|Fast only getting to robots.txt and leaving...|
Happened 2x and I'm desperately trying to get picked up
| 1:43 pm on Nov 3, 2002 (gmt 0)|
Here's the scoop....
10/21 & 10/22 - Submitted pages to FAST/All The Web
10/28 - Submitted a few more to All the Web and Lycos
I got hit on 10/28 and 11/03, both by FAST-WebCrawler/3.6 but they only requested my robots.txt file and went on their merry way.
cr048r01-2.sac2.fastsearch.net - - [03/Nov/2002:06:09:57 -0500] "GET /robots.txt HTTP/1.0" 200 36 "-" "FAST-WebCrawler/3.6 (atw-crawler at fast dot no; [fast.no...]
cr048r01-2.sac2.fastsearch.net - - [28/Oct/2002:05:17:30 -0500] "GET /robots.txt HTTP/1.0" 200 36 "-" "FAST-WebCrawler/3.6 (atw-crawler at fast dot no; [fast.no...]
Does anyone have any idea why this is happening? I realllllly would like to get into Fast/All the Web/Lycos, but I'm feeling doubtful, as they can't even get past robots.txt. I just have a general robots.txt set up like this....
I only did the disallow above because I had some funky stuff happening with requests for scripts that didn't even exist. I don't know what I could be doing, but if anyone has any ideas, I'd appreciate it. I seem to be getting hit ok, by other spiders.
| 1:50 pm on Nov 3, 2002 (gmt 0)|
I wouldn't worry at this point. It's interesting that the spider came your way after submitting. I let them pick up new pages and sites usually the same way as Google: by setting up links to the new site. Best option as always is getting a ODP listing.
Anyway: Fast knows your site now. Doing some preliminary crwls before they send the regular spider for content crawling seems nothing unusual.
I would wait for some more weeks before starting to worry.
Your robots txt anyhow looks just about right.
| 2:22 pm on Nov 3, 2002 (gmt 0)|
Thank you for your insight heini. I have submitted to DMOZ, and am currently waiting, as well as waiting for the other big guys to pick me up. As I find myself in the midst of all this waiting (sigh), I'm trying to analyze who has been where and when. Too much time on my hands maybe? :)
One more unrelated question though, if I may?
On 11/01 I had the following entry...
inktomi5-bre.server.ntl.com - - [01/Nov/2002:20:44:40 -0500] "GET / HTTP/1.0" 200 8115 "-" "Mozilla/4.0 (compatible; MSIE 6.0; Windows NT 5.1)"
Is this really Inktomi Spider, or a fake? They grabbed a few pages, but no robots.txt. Could it possibly be that an inclusion to Inktomi's SERPS could be near?
I'm sorry to ask dumb questions, but I'm still learning when it comes to differentiating who is who and why they're there. :)
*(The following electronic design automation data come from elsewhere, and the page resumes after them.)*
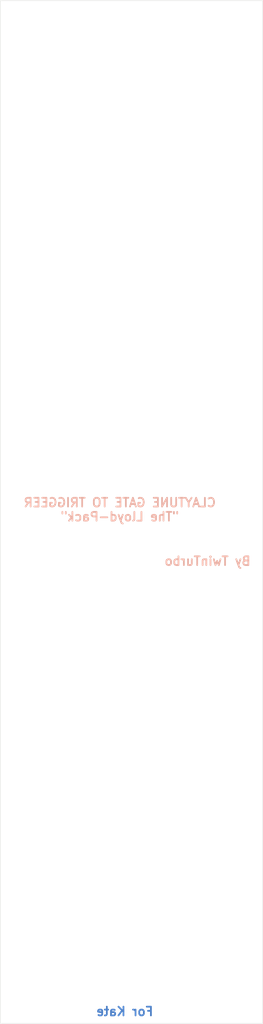
<source format=kicad_pcb>
(kicad_pcb (version 20171130) (host pcbnew "(5.1.7)-1")

  (general
    (thickness 1.6)
    (drawings 10)
    (tracks 0)
    (zones 0)
    (modules 0)
    (nets 1)
  )

  (page A4)
  (layers
    (0 F.Cu signal)
    (31 B.Cu signal)
    (32 B.Adhes user)
    (33 F.Adhes user)
    (34 B.Paste user)
    (35 F.Paste user)
    (36 B.SilkS user)
    (37 F.SilkS user)
    (38 B.Mask user)
    (39 F.Mask user)
    (40 Dwgs.User user)
    (41 Cmts.User user)
    (42 Eco1.User user)
    (43 Eco2.User user)
    (44 Edge.Cuts user)
    (45 Margin user)
    (46 B.CrtYd user)
    (47 F.CrtYd user)
    (48 B.Fab user)
    (49 F.Fab user)
  )

  (setup
    (last_trace_width 0.25)
    (trace_clearance 0.2)
    (zone_clearance 0.508)
    (zone_45_only no)
    (trace_min 0.2)
    (via_size 0.8)
    (via_drill 0.4)
    (via_min_size 0.4)
    (via_min_drill 0.3)
    (uvia_size 0.3)
    (uvia_drill 0.1)
    (uvias_allowed no)
    (uvia_min_size 0.2)
    (uvia_min_drill 0.1)
    (edge_width 0.05)
    (segment_width 0.2)
    (pcb_text_width 0.3)
    (pcb_text_size 1.5 1.5)
    (mod_edge_width 0.12)
    (mod_text_size 1 1)
    (mod_text_width 0.15)
    (pad_size 1.524 1.524)
    (pad_drill 0.762)
    (pad_to_mask_clearance 0)
    (aux_axis_origin 0 0)
    (visible_elements 7FFFFFFF)
    (pcbplotparams
      (layerselection 0x010fc_ffffffff)
      (usegerberextensions false)
      (usegerberattributes true)
      (usegerberadvancedattributes true)
      (creategerberjobfile true)
      (excludeedgelayer true)
      (linewidth 0.100000)
      (plotframeref false)
      (viasonmask false)
      (mode 1)
      (useauxorigin false)
      (hpglpennumber 1)
      (hpglpenspeed 20)
      (hpglpendiameter 15.000000)
      (psnegative false)
      (psa4output false)
      (plotreference true)
      (plotvalue true)
      (plotinvisibletext false)
      (padsonsilk false)
      (subtractmaskfromsilk false)
      (outputformat 1)
      (mirror false)
      (drillshape 1)
      (scaleselection 1)
      (outputdirectory ""))
  )

  (net 0 "")

  (net_class Default "This is the default net class."
    (clearance 0.2)
    (trace_width 0.25)
    (via_dia 0.8)
    (via_drill 0.4)
    (uvia_dia 0.3)
    (uvia_drill 0.1)
  )

  (gr_circle (center 102.31 106.52) (end 107.1 106.38) (layer Dwgs.User) (width 0.15))
  (gr_line (start 79.81 194.03) (end 124.83 19) (layer Dwgs.User) (width 0.15))
  (gr_line (start 79.8 18.99) (end 124.82 194.05) (layer Dwgs.User) (width 0.15))
  (gr_text "By TwinTurbo" (at 115.37 114.93) (layer B.SilkS) (tstamp 5FEDC6C5)
    (effects (font (size 1.5 1.5) (thickness 0.3)) (justify mirror))
  )
  (gr_text "CLAYTUNE GATE TO TRIGGEER\n\"The Lloyd-Pack\"" (at 100.3 106.12) (layer B.SilkS) (tstamp 5FEDC6C4)
    (effects (font (size 1.5 1.5) (thickness 0.3)) (justify mirror))
  )
  (gr_text "For Kate" (at 101.14 191.99) (layer B.Cu) (tstamp 5FEDC6C3)
    (effects (font (size 1.5 1.5) (thickness 0.3)) (justify mirror))
  )
  (gr_line (start 79.8116 19.02604) (end 124.8116 19.02604) (layer Edge.Cuts) (width 0.05) (tstamp 5FEDC6C2))
  (gr_line (start 124.8116 194.02604) (end 124.8116 19.02604) (layer Edge.Cuts) (width 0.05) (tstamp 5FEDC4AF))
  (gr_line (start 79.8116 194.02604) (end 124.8116 194.02604) (layer Edge.Cuts) (width 0.05) (tstamp 5FEDC4AE))
  (gr_line (start 79.8116 19.02604) (end 79.8116 194.02604) (layer Edge.Cuts) (width 0.05) (tstamp 5FEDC4AD))

  (zone (net 0) (net_name "") (layer B.Cu) (tstamp 5FEDC5C4) (hatch edge 0.508)
    (connect_pads (clearance 0.508))
    (min_thickness 0.254)
    (fill (arc_segments 32) (thermal_gap 0.508) (thermal_bridge_width 0.508))
    (polygon
      (pts
        (xy 124.65002 193.72966) (xy 79.92316 193.72966) (xy 79.92316 19.30024) (xy 124.65002 19.30024)
      )
    )
  )
  (zone (net 0) (net_name "") (layer F.Cu) (tstamp 5FEDC5C3) (hatch edge 0.508)
    (connect_pads (clearance 0.508))
    (min_thickness 0.254)
    (fill (arc_segments 32) (thermal_gap 0.508) (thermal_bridge_width 0.508))
    (polygon
      (pts
        (xy 124.66526 193.73728) (xy 79.913 193.73728) (xy 79.913 19.3104) (xy 124.66526 19.3104)
      )
    )
  )
)

</source>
| 2:26 pm on Nov 3, 2002 (gmt 0)|
It's a proxy from Inktomi that NTL uses:
| 2:31 pm on Nov 3, 2002 (gmt 0)|
Thanks for the info :)
| 2:50 pm on Nov 3, 2002 (gmt 0)|
An important though often overlooked part of web promotion is the art of waiting ;)
But with listings in OPD and other directories underway you have done what it takes to make it into every free spidering engine.
Not at all. What you are doing - looking at your logs, identifying the bots and figuring out what's what is the best way to get a grip on things.
| 4:08 pm on Nov 3, 2002 (gmt 0)|
Thanks for reassuring me that I am normal. :)
I hope the art of waiting is something I can learn to do more gracefully...lol
BTW, although I'm learning new things every day, I've done some editing for Zeal to bide my time, and have also applied for editing at DMOZ. Hopefully, between the two, I will be able to suffice some of my boredom :)